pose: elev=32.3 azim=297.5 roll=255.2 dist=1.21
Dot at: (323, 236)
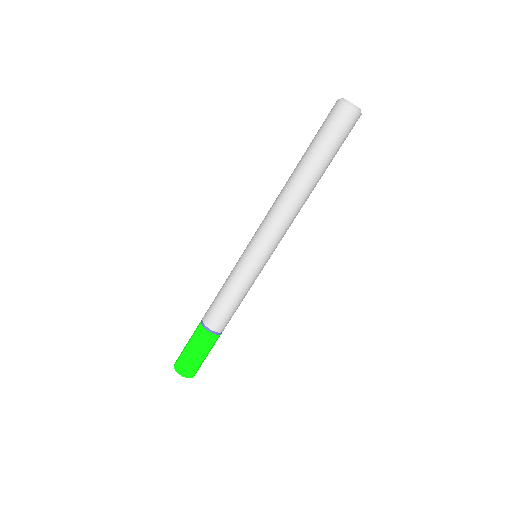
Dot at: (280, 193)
==
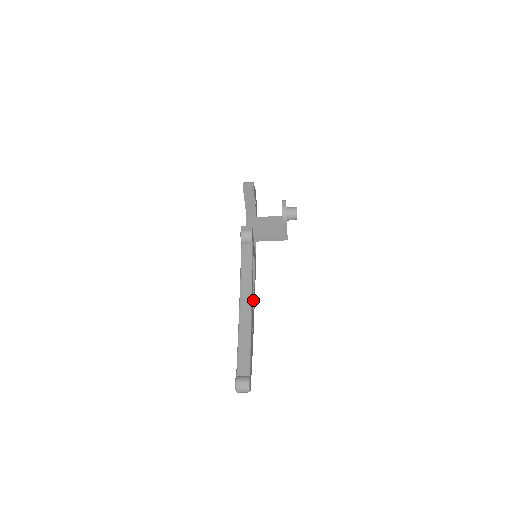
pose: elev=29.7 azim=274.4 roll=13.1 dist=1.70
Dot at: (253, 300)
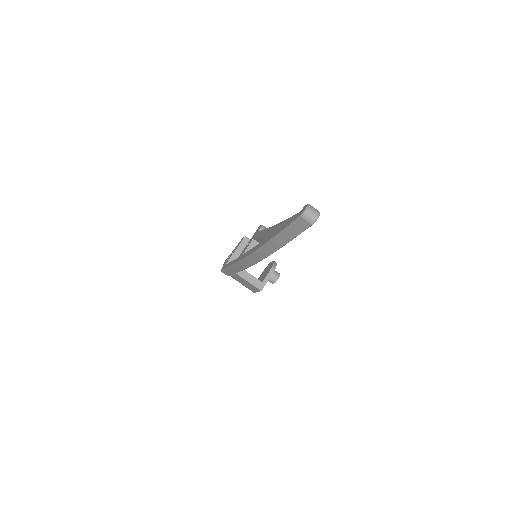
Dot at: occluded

Given task: Lay out the lines of the records from the line with "pose: elev=29.7 azim=274.4" up to and including the line with "Dot at: occluded" as a numbered list, skipping blank lines. Leave the pictures out of your answer.

Full output:
1. pose: elev=29.7 azim=274.4 roll=13.1 dist=1.70
2. Dot at: (253, 300)
3. Dot at: occluded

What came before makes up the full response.